Up to and including the line with "On Friday Hamas released 10 othe", restate the material below word for word, beginning with its first line.

┌────────

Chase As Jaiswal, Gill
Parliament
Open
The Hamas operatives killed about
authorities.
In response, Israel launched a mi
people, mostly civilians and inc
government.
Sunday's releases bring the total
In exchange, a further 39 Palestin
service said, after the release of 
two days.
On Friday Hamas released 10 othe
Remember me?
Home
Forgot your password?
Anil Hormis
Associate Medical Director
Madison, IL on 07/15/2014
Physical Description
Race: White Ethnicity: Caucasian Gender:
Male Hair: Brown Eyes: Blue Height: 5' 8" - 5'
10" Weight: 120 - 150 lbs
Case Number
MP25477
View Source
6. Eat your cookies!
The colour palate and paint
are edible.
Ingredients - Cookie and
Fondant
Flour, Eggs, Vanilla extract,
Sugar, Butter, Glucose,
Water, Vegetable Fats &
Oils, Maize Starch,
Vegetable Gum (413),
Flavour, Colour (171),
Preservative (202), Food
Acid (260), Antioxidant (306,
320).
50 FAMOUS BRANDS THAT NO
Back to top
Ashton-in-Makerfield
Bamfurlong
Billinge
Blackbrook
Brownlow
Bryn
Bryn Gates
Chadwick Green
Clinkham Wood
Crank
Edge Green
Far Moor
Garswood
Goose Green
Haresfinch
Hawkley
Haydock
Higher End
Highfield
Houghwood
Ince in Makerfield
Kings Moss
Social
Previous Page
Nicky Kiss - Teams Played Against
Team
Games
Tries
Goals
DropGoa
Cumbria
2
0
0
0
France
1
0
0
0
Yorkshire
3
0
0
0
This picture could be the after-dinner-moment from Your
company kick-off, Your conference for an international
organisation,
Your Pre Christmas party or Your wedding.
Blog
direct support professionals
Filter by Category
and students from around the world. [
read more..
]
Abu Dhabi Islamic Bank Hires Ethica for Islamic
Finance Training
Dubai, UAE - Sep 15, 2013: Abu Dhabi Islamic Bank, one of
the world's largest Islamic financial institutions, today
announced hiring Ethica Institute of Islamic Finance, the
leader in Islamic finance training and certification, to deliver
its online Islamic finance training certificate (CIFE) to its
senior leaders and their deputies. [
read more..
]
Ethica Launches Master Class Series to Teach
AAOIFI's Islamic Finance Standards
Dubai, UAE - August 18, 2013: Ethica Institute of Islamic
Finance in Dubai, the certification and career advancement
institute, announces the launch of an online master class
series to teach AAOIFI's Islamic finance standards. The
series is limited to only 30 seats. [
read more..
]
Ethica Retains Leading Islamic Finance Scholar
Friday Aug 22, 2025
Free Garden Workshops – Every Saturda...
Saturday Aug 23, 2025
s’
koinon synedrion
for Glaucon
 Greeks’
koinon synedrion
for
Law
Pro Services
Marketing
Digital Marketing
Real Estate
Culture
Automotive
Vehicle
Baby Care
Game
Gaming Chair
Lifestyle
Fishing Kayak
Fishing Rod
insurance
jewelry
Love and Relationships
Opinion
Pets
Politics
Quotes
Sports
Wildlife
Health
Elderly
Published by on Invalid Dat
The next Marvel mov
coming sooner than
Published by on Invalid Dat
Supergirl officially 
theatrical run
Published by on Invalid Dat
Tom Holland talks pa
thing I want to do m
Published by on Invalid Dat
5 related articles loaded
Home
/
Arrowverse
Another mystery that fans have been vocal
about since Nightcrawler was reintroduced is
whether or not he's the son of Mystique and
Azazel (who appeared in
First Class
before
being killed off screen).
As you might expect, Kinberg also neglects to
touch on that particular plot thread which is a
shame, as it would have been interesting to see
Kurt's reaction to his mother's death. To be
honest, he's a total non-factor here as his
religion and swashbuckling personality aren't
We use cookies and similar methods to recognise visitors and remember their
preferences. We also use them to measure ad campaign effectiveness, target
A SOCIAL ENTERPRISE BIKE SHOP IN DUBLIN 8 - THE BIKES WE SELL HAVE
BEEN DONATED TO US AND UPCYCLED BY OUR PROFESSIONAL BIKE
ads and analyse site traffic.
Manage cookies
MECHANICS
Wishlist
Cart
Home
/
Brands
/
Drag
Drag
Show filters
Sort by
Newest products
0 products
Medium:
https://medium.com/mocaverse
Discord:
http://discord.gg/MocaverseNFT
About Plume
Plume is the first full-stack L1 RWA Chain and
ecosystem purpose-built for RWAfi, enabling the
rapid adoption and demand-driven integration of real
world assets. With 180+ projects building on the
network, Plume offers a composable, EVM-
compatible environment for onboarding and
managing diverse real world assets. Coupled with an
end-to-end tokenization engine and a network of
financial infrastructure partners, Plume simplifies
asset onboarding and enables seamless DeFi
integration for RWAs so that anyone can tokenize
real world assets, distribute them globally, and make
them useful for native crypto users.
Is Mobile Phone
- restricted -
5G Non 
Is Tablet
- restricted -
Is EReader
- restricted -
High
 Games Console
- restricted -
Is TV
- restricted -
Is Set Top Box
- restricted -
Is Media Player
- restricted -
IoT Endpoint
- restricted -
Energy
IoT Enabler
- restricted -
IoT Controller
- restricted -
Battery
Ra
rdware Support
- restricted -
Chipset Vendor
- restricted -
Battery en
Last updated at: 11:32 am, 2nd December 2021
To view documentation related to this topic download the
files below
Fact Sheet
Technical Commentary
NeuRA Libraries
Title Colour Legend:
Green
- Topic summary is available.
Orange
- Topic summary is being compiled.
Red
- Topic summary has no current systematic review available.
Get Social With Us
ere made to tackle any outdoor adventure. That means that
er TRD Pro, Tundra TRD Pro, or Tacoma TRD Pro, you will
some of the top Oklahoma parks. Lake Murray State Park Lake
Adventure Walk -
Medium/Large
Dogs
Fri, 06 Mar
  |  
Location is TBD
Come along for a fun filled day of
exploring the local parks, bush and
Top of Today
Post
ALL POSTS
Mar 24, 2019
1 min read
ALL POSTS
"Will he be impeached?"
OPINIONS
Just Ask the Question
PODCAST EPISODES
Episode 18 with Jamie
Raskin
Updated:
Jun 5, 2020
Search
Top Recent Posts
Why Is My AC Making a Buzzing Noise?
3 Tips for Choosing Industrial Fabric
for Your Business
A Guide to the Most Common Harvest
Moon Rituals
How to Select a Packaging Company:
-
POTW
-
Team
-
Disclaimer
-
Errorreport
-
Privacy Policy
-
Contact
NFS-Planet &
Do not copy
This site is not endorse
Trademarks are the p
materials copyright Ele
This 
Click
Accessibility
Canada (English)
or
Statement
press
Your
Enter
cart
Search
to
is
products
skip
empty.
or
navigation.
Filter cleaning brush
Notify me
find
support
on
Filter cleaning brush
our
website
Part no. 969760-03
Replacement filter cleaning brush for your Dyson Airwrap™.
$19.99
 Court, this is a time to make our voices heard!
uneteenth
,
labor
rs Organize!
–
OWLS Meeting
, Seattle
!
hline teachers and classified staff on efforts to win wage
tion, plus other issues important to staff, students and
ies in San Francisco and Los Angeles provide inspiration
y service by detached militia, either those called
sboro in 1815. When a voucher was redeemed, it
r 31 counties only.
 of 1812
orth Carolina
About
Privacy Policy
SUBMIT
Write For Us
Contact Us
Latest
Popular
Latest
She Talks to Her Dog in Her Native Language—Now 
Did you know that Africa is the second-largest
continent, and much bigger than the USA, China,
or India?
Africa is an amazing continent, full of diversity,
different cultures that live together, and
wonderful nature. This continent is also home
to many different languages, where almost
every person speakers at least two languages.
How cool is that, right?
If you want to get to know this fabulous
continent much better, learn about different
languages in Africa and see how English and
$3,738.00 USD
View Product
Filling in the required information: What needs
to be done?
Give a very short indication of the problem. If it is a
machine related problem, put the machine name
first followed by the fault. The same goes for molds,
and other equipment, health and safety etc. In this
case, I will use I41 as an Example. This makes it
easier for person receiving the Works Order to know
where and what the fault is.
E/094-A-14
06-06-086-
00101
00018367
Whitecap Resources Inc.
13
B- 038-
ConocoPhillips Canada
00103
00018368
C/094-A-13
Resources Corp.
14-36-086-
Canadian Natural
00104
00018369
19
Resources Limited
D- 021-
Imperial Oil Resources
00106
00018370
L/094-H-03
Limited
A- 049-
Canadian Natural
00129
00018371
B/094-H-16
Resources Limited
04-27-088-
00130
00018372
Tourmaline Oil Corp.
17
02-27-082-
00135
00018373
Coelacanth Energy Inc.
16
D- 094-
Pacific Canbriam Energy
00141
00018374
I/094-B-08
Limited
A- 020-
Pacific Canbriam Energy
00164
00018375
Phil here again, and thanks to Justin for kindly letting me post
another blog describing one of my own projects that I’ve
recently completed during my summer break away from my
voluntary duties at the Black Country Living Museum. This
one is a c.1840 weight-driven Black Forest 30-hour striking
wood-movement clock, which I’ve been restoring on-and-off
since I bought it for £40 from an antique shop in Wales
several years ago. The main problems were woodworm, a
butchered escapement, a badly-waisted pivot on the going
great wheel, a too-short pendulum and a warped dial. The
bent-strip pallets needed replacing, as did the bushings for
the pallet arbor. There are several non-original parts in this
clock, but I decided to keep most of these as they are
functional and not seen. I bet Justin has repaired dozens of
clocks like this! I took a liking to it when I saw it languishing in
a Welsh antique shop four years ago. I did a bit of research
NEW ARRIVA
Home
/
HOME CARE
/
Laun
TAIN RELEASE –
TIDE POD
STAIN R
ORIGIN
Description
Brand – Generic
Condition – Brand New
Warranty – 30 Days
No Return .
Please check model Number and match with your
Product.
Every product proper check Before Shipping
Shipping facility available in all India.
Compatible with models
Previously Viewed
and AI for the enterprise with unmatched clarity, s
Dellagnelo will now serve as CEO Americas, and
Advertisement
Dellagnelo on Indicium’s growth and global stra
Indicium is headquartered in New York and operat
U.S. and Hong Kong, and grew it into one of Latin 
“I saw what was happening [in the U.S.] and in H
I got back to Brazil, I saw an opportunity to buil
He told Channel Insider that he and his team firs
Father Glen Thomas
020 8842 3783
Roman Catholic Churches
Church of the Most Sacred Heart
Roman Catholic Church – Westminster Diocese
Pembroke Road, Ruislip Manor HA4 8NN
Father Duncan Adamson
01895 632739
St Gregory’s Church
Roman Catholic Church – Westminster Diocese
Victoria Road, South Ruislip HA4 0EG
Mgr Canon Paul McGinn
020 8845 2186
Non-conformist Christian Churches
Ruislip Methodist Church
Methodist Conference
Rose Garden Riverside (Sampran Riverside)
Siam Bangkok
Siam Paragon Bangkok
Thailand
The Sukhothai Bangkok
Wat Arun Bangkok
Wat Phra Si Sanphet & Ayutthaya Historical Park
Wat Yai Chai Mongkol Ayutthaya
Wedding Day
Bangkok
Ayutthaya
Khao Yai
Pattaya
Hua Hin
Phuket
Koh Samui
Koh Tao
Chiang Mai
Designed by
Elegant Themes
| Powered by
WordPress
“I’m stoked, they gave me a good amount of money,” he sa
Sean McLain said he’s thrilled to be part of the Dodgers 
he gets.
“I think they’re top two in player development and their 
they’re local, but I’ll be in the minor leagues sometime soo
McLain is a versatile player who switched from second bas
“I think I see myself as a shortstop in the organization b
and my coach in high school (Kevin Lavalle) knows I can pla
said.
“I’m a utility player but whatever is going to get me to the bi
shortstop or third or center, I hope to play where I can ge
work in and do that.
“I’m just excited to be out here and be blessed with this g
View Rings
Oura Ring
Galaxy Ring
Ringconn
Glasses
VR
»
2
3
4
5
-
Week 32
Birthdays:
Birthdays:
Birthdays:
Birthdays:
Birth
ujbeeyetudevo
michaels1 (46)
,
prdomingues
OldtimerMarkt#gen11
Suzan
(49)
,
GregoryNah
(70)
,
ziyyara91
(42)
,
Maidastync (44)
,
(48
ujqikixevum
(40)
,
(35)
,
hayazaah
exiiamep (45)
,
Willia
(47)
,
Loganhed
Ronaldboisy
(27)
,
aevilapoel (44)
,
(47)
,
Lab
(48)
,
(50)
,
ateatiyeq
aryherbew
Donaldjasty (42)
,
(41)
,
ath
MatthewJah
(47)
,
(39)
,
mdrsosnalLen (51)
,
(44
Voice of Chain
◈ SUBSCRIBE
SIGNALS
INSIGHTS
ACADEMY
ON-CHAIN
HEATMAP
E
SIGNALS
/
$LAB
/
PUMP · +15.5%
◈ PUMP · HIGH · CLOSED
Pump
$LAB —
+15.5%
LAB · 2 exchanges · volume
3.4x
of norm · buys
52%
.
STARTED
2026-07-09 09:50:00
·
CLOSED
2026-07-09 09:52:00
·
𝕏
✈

└────────

Your response »
Chase As Jaiswal, Gill
Parliament
Open
The Hamas operatives killed about
authorities.
In response, Israel launched a mi
people, mostly civilians and inc
government.
Sunday's releases bring the total
In exchange, a further 39 Palestin
service said, after the release of 
two days.
On Friday Hamas released 10 othe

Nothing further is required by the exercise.